Local lockers 2

“It’s a little overwhelming. It’s the wildest thing I’ve seen in the 32 years that I’ve owned this plant,” said Brad Dieckmann.

Dieckmann owns the Locker Plant in Clay Center, Kansas, where they’re usually scheduled out about a month in advance for processing. At the end of May, they were booked through end of the year, he said, and they had a waiting list long enough to work into the fall of 2021.

The COVID-19 pandemic changed a number of things for the livestock and meat packing industries. With people staying home and stocking up on groceries, fresh meat flew off the shelves. Then the virus hit the country’s biggest packing plants, causing some to shut down for weeks at a time and others to slow production in order to space their workers and enhance safety measures.

Buying habits change

With meat coolers going empty at grocery stores, some consumers turned to local lockers that offer retail cuts of meat.

“Even though these plants have been around for many years, many consumers never considered shopping there for their weekly meat needs,” said Carol Klema, executive director of the Kansas Meat Processors Association.

Other consumers got in touch with their local livestock producer and made arrangements for slaughter and processing at local lockers.

“It’s a plus-plus, both for processors and livestock producers,” Klema said.

Dieckmann’s plant in Clay Center is expanding to accommodate the increased demand by opening a processing facility in Junction City, Kansas.

“Our load for processing is so much, I had no plan to do that a month ago,” Dieckmann said.

He’s also opening a retail shop in the former Dollar General store in Clay County. There, he’ll sell ready-to-eat products such as jerky and snack sticks. The Clay Center locker will also expand its slaughter area and add a cooler processing center.

In Diller, Nebraska, Jesse Smith, owner of the Diller Locker, is seeing double his normal business. There are customers contacting him to purchase meat directly and others who are buying meat from livestock producers who normally use his locker.

The locker wasn’t at capacity before COVID hit, he said. April and May are usually his slowest months when he’s booked out about a month. This spring, the slaughter side is booked out 11 months and they were still taking appointments heading into June. 

Local lockers

Another processing plant Smith owns a block from the Dillard Locker makes beef jerky for national plants. They have two retail locations. 

“You can always buy fresh cuts or roast,” he said.

Safety, sanitation a priority

While major packing plants became hotspots for COVID-19, smaller plants weren’t hit the same.

None of Smith’s employees contracted COVID-19 this spring. At Dieckmann’s plant, six of the 43 employees at the Clay Center location were tested with negative results.

Both owners say they keep sanitation a priority.

“We’re concerned with sanitation whether there’s a pandemic or not,” Smith said. “We were already set up to clean, and always gassed the air with ozone, and now we increased the frequency.”

It’s a precaution for worker safety, but also food safety. The cleaner the air is when you package a product, the longer the shelf life, he said.

“We do our normal routine sanitation — completely cleaning our facility top to bottom, which is normal procedure every night, anyway,” Dieckmann said.

Many small lockers in Kansas are inspected by the state department of agriculture. Inspectors take extra precautions with COVID, wearing face coverings when they visit, screening temperatures and social distancing as much as possible.

Meat prices rise as packing plants slow down

Larger packing plants shutdown or reduced slaughter volume because of the spread of COVID-19 among employees. With fewer market hogs and cattle going to slaughter, market prices for live animals dropped. It created a short supply of wholesale boxed meat, which caused prices for beef cuts to almost double.

“There was a real disruption of the livestock and meat markets,” said Dr. Dennis Burson, meat specialist with University of Nebraska Extension.

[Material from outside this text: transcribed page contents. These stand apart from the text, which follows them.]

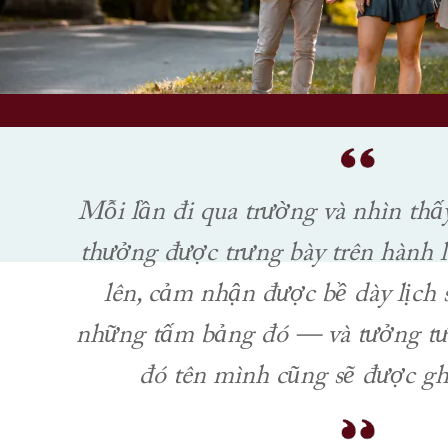
Mỗi lần đi qua trường và nhìn thấy
thưởng được trưng bày trên hành l
lên, cảm nhận được bề dày lịch
những tấm bảng đó — và tưởng t
đó tên mình cũng sẽ được gh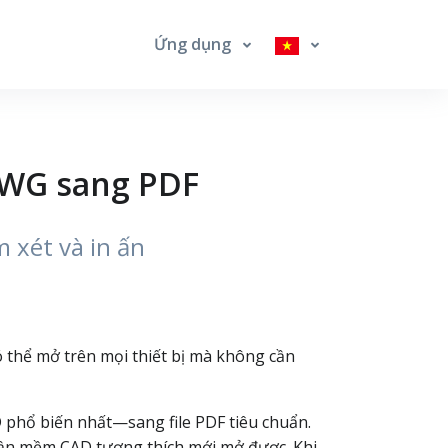
Ứng dụng
DWG sang PDF
 xét và in ấn
ó thể mở trên mọi thiết bị mà không cần
phổ biến nhất—sang file PDF tiêu chuẩn.
hần mềm CAD tương thích mới mở được. Khi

Producers sought Extension guidance on animal health and nutrition when they were faced with holding animals past intended harvest dates. It’s important to focus on their environment and maintain good pen conditions, advised veterinarian Dale Grotelueschen, professor emeritus with the University of Nebraska-Lincoln.

When they do go to market, fatigued cattle syndrome in beef cattle is a concern, he said. Cattle can get overly stressed when being loaded out and transported to the packing plant. He compared it to an out-of-condition person who becomes sore after exercising, but said it’s more severe in out-of-condition cattle.

He suggests producers contact their nutritionists who can develop rations when animals get overweight.